A riotous good time (img: Jay Clendenin)

How often is a straight-edge Mormon blamed for inciting a riot? Last week’s Hollywood Boulevard block party outside the premiere of a documentary about Electric Daisy Carnival, a massive dance music fest put on by California promoter Insomniac, may well have been the first in history. Though he likely had accomplices (sound man? truck driver?), house DJ Kaskade’s tweeted invite packed the streets with a thousand or so electronica fans during one of the busiest rush hours in Southern California. Drumming up publicity for a film he’s featured in was probably the initial goal. Whether or not he had a permit seems to be a matter of debate. Whether or not he actually played a single track seems to be in question as well. Either way, attendees were determined to get their dance fix at any cost, planking and shuffling in the middle of the road when riot cops were finally called in. Rubber bullets were eventually effective in dispersing the crowd, but not before police cars were smashed and unruly ones arrested.
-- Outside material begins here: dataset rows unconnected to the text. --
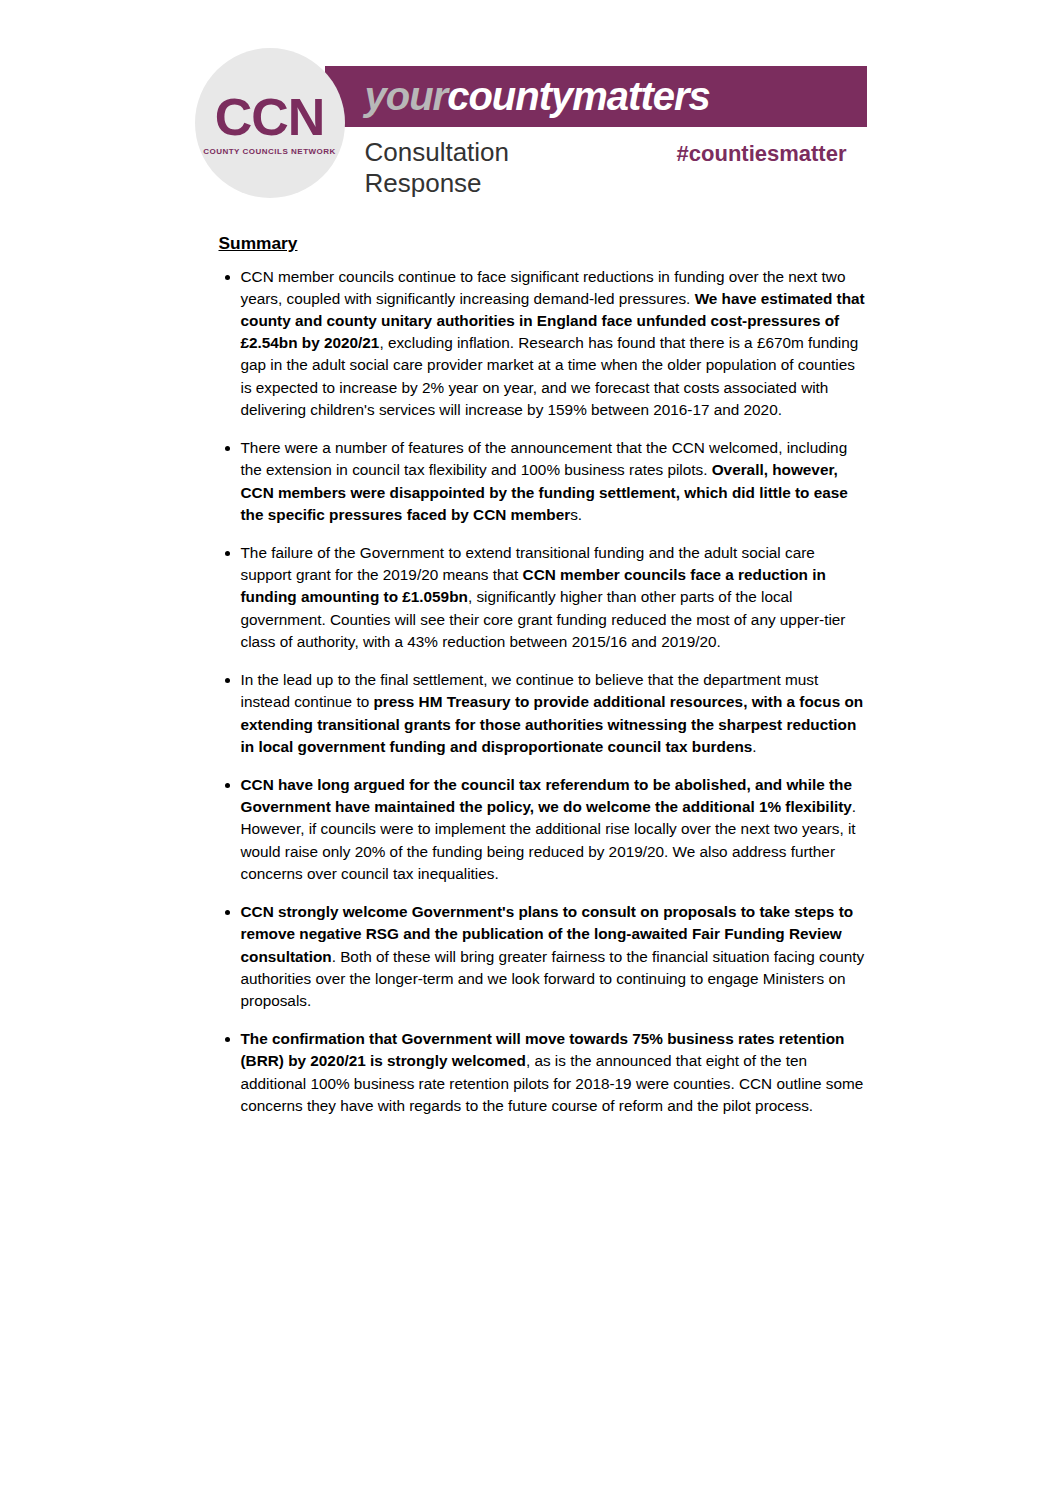CCN
COUNTY COUNCILS NETWORK
yourcountymatters
Consultation Response #countiesmatter
Summary
CCN member councils continue to face significant reductions in funding over the next two years, coupled with significantly increasing demand-led pressures. We have estimated that county and county unitary authorities in England face unfunded cost-pressures of £2.54bn by 2020/21, excluding inflation. Research has found that there is a £670m funding gap in the adult social care provider market at a time when the older population of counties is expected to increase by 2% year on year, and we forecast that costs associated with delivering children's services will increase by 159% between 2016-17 and 2020.
There were a number of features of the announcement that the CCN welcomed, including the extension in council tax flexibility and 100% business rates pilots. Overall, however, CCN members were disappointed by the funding settlement, which did little to ease the specific pressures faced by CCN members.
The failure of the Government to extend transitional funding and the adult social care support grant for the 2019/20 means that CCN member councils face a reduction in funding amounting to £1.059bn, significantly higher than other parts of the local government. Counties will see their core grant funding reduced the most of any upper-tier class of authority, with a 43% reduction between 2015/16 and 2019/20.
In the lead up to the final settlement, we continue to believe that the department must instead continue to press HM Treasury to provide additional resources, with a focus on extending transitional grants for those authorities witnessing the sharpest reduction in local government funding and disproportionate council tax burdens.
CCN have long argued for the council tax referendum to be abolished, and while the Government have maintained the policy, we do welcome the additional 1% flexibility. However, if councils were to implement the additional rise locally over the next two years, it would raise only 20% of the funding being reduced by 2019/20. We also address further concerns over council tax inequalities.
CCN strongly welcome Government's plans to consult on proposals to take steps to remove negative RSG and the publication of the long-awaited Fair Funding Review consultation. Both of these will bring greater fairness to the financial situation facing county authorities over the longer-term and we look forward to continuing to engage Ministers on proposals.
The confirmation that Government will move towards 75% business rates retention (BRR) by 2020/21 is strongly welcomed, as is the announced that eight of the ten additional 100% business rate retention pilots for 2018-19 were counties. CCN outline some concerns they have with regards to the future course of reform and the pilot process.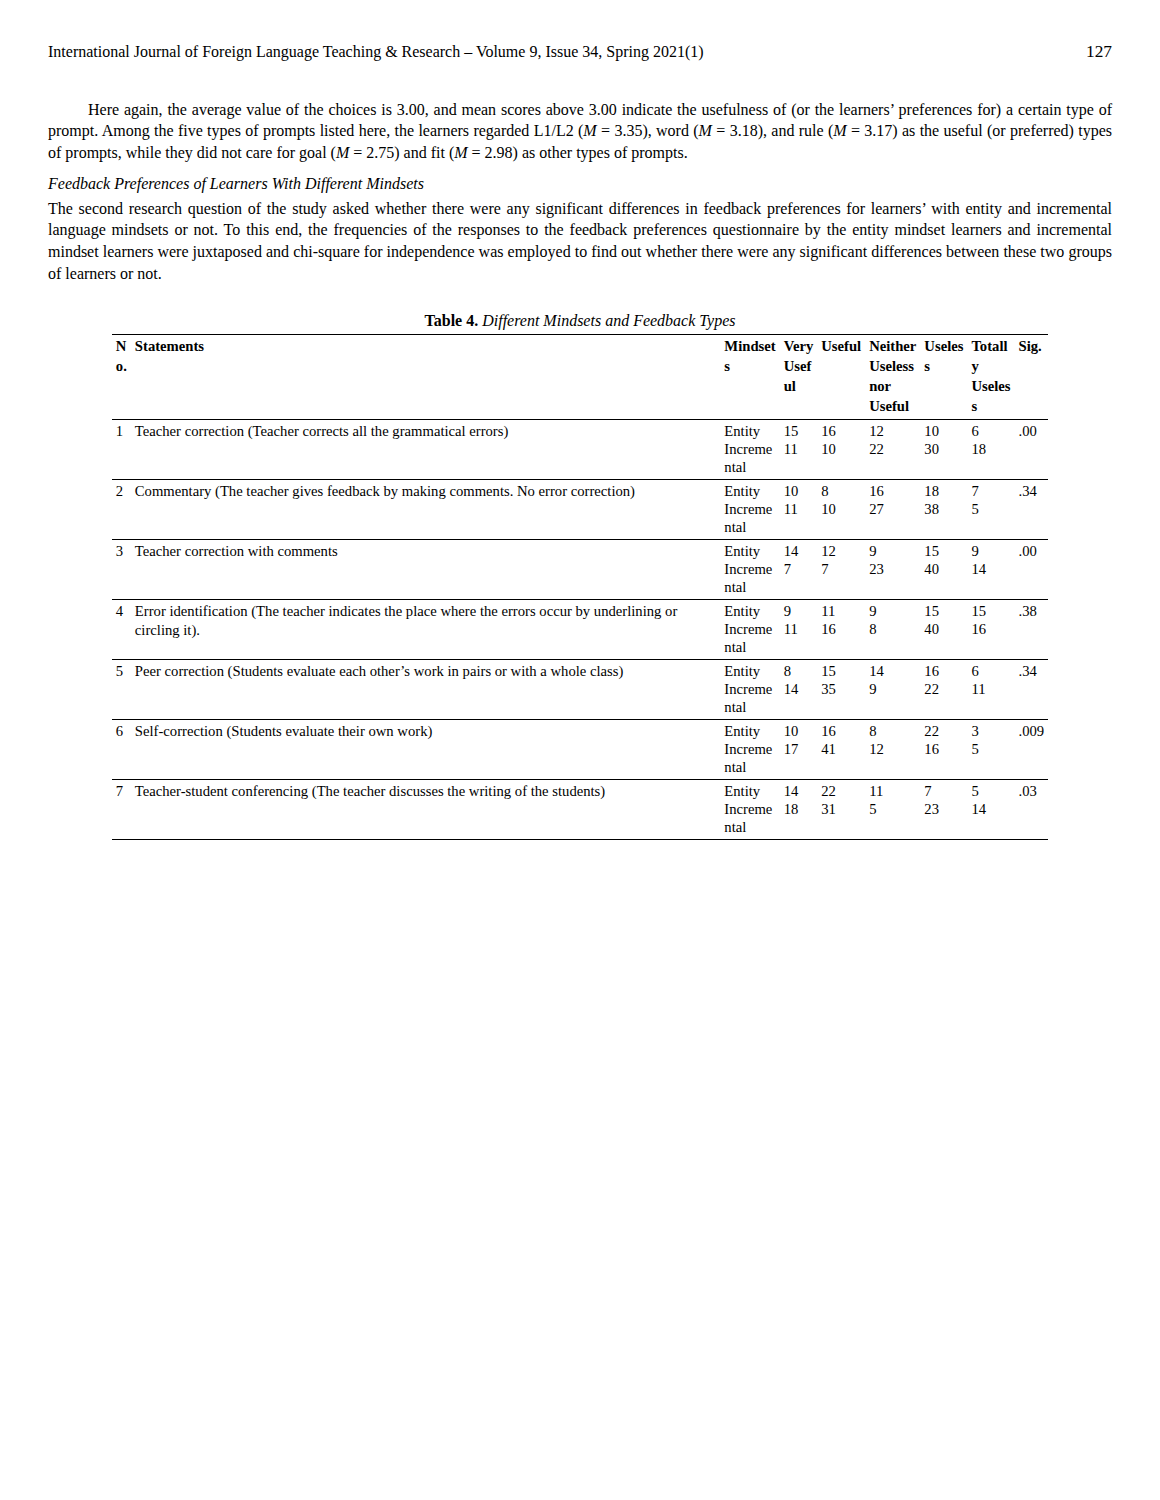International Journal of Foreign Language Teaching & Research – Volume 9, Issue 34, Spring 2021(1)
127
Here again, the average value of the choices is 3.00, and mean scores above 3.00 indicate the usefulness of (or the learners’ preferences for) a certain type of prompt. Among the five types of prompts listed here, the learners regarded L1/L2 (M = 3.35), word (M = 3.18), and rule (M = 3.17) as the useful (or preferred) types of prompts, while they did not care for goal (M = 2.75) and fit (M = 2.98) as other types of prompts.
Feedback Preferences of Learners With Different Mindsets
The second research question of the study asked whether there were any significant differences in feedback preferences for learners’ with entity and incremental language mindsets or not. To this end, the frequencies of the responses to the feedback preferences questionnaire by the entity mindset learners and incremental mindset learners were juxtaposed and chi-square for independence was employed to find out whether there were any significant differences between these two groups of learners or not.
Table 4. Different Mindsets and Feedback Types
| N o. | Statements | Mindset s | Very Usef ul | Useful | Neither Useless nor Useful | Useles s | Totall y Useles s | Sig. |
| --- | --- | --- | --- | --- | --- | --- | --- | --- |
| 1 | Teacher correction (Teacher corrects all the grammatical errors) | Entity Increme ntal | 15 11 | 16 10 | 12 22 | 10 30 | 6 18 | .00 |
| 2 | Commentary (The teacher gives feedback by making comments. No error correction) | Entity Increme ntal | 10 11 | 8 10 | 16 27 | 18 38 | 7 5 | .34 |
| 3 | Teacher correction with comments | Entity Increme ntal | 14 7 | 12 7 | 9 23 | 15 40 | 9 14 | .00 |
| 4 | Error identification (The teacher indicates the place where the errors occur by underlining or circling it). | Entity Increme ntal | 9 11 | 11 16 | 9 8 | 15 40 | 15 16 | .38 |
| 5 | Peer correction (Students evaluate each other’s work in pairs or with a whole class) | Entity Increme ntal | 8 14 | 15 35 | 14 9 | 16 22 | 6 11 | .34 |
| 6 | Self-correction (Students evaluate their own work) | Entity Increme ntal | 10 17 | 16 41 | 8 12 | 22 16 | 3 5 | .009 |
| 7 | Teacher-student conferencing (The teacher discusses the writing of the students) | Entity Increme ntal | 14 18 | 22 31 | 11 5 | 7 23 | 5 14 | .03 |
The rest of the country got to see the film—titled The EDC Experience—last night, though many theaters canceled the one-night-only screenings due to the Hollywood incident making national news. As if Kaskade was capable of conjuring violent candy raver mobs in every city simultaneously. I suppose Denver could have had its own riot instigators—maybe Manufactured Superstars or Pretty Lights. Alas, Denver screenings were all yanked so we ended up on the north side of Colorado Springs (Loveland was the only other option). Why were we willing to drive so far for a film about an event in LA? Well, Insomniac actually flew a camera man to Colorado to interview Beta Creative Director Ms. Easy, as she’s been performing at EDC with her Team EZ (including yours truly) for four years running now.

The videographer apparently spent almost six hours picking Easy’s brain about her motivation, influences and more. What made the final cut? Viewers witnessed Easy rummage through various costumes and props, ending up with a trumpet in her hands that she admittedly couldn’t play. Good thing her clown marching band isn’t really expected to master its instruments. Other non-DJ artists that pop up in the flick include Aussie-born comedian Nigel Ficke, LA Clippers’ cheerleaders, the seemingly ageless, Bowie-esque Perish and his hottie clown harem, a gold spandex-clad Suze Q and the Random Acts of Irreverent Dance (RAID) troupe, the ever-flamboyant Wildchild (as the wicked witch), LA’s Stilt Circus and Denver’s own Nate the Average humping a carousel horse.

It’s not every day you get to see yourself on the big screen–puppeteering a giant, hookah-smoking caterpillar no less.